Na prática, a Mistral AI já lançou modelos que competem com os grandes nomes do setor. O Mistral 7B e o Mixtral 8x7B estão entre os mais eficientes de código aberto, e reforçam a estratégia de democratizar o acesso. “A Europa não pode depender da tecnologia importada de outros blocos”, costuma dizer Mensch, em conferências e encontros com representantes do governo francês. O discurso encontra eco em ministros como Jean-Noël Barrot, que classificou a startup como “joia nacional”.
Essa associação direta entre tecnologia e projeto de país se encaixa no “Plan IA”, iniciativa de Macron que prevê investimentos de € 109 bilhões nos próximos anos para consolidar a França e a União Europeia como polos de inteligência artificial. O pacote mira desde a criação de modelos até a infraestrutura necessária, com destaque para a construção de grandes data centers no território francês. Nesse sentido, a parceria com os Emirados Árabes Unidos, que prevê aportes entre € 30 e € 50 bilhões, reforça o objetivo de tornar Paris um hub global de IA.
Arthur Mensch, nesse tabuleiro, se torna mais que um CEO. Ele encarna uma nova geração de líderes de deep tech europeia: cientistas capazes de transitar entre os cálculos de uma rede neural e as negociações com fundos soberanos. Sua biografia reforça essa imagem: depois de uma tese que combinava aprendizado de máquina e neurociência, ele migrou para a matemática aplicada, passou pela DeepMind e, em poucos anos, estava em reuniões de alto nível com executivos da Nvidia e da Microsoft. Essa soma de rigor acadêmico e pragmatismo empresarial é o que alimenta o mito de Mensch como contraponto europeu a nomes como Sam Altman, da OpenAI, e Demis Hassabis, do DeepMind.

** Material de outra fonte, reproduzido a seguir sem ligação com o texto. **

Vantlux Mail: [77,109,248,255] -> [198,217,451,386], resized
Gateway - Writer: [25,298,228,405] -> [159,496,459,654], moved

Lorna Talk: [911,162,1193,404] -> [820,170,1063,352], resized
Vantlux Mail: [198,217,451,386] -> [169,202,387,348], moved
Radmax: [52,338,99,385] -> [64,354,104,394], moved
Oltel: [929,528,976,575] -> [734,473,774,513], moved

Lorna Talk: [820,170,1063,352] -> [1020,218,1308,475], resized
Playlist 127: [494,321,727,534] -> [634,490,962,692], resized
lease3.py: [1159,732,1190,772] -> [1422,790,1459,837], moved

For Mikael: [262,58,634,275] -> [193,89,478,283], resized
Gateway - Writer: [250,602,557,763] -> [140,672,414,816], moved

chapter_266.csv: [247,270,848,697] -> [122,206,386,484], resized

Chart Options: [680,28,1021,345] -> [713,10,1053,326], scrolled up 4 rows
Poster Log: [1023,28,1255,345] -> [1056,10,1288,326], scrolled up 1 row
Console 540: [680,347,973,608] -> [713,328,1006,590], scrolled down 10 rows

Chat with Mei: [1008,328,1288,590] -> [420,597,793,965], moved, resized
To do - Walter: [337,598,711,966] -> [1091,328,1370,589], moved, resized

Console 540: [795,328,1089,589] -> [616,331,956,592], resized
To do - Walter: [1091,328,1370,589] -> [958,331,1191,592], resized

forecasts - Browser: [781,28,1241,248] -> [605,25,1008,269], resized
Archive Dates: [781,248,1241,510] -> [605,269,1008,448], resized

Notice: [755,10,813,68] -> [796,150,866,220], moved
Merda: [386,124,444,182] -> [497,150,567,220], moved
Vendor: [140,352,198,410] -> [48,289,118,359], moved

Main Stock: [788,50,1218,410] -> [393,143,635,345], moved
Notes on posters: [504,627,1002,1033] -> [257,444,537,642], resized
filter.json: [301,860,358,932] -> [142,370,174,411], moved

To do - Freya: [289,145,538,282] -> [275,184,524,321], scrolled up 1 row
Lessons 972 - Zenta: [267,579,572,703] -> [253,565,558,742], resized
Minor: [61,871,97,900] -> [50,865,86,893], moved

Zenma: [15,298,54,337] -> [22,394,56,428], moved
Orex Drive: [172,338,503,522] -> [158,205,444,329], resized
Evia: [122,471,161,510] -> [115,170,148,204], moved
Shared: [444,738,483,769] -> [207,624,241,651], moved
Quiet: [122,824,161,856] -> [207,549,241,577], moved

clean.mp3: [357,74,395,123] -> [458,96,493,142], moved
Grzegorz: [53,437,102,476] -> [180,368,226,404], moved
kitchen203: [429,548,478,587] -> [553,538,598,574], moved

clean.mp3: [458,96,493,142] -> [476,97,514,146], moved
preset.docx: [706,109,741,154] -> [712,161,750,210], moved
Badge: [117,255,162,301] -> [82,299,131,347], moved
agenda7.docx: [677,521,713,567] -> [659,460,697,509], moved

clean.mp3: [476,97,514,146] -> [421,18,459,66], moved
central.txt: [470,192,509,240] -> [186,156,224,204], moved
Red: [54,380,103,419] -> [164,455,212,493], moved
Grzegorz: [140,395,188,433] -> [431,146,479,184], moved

A Mistral, no entanto, ainda vive o teste da escala. Lançar modelos competitivos é um feito, mas sustentá-los exige volume de dados, capacidade computacional e fluxo de caixa que poucas empresas fora dos EUA e da China conseguiram até hoje. É nesse ponto que o apoio político e financeiro francês se torna vital. Ao contrário dos Estados Unidos, que contam com o dinamismo de seu ecossistema de venture capital, ou da China, onde o Estado coordena diretamente os investimentos, a Europa tenta se equilibrar em um meio-termo, combinando regulação, subsídios e parcerias internacionais.
É também onde está a principal incógnita: será suficiente? O projeto americano Stargate, fruto da aliança entre OpenAI e governo Trump, já fincou pé na Europa, atraindo talento e infraestrutura. Os chineses, por sua vez, aceleram no lançamento de modelos em código aberto que rivalizam em desempenho com os norte-americanos. Nesse contexto, a Mistral precisa provar que não é apenas “a queridinha de Macron”, mas uma empresa capaz de sustentar uma alternativa tecnológica real.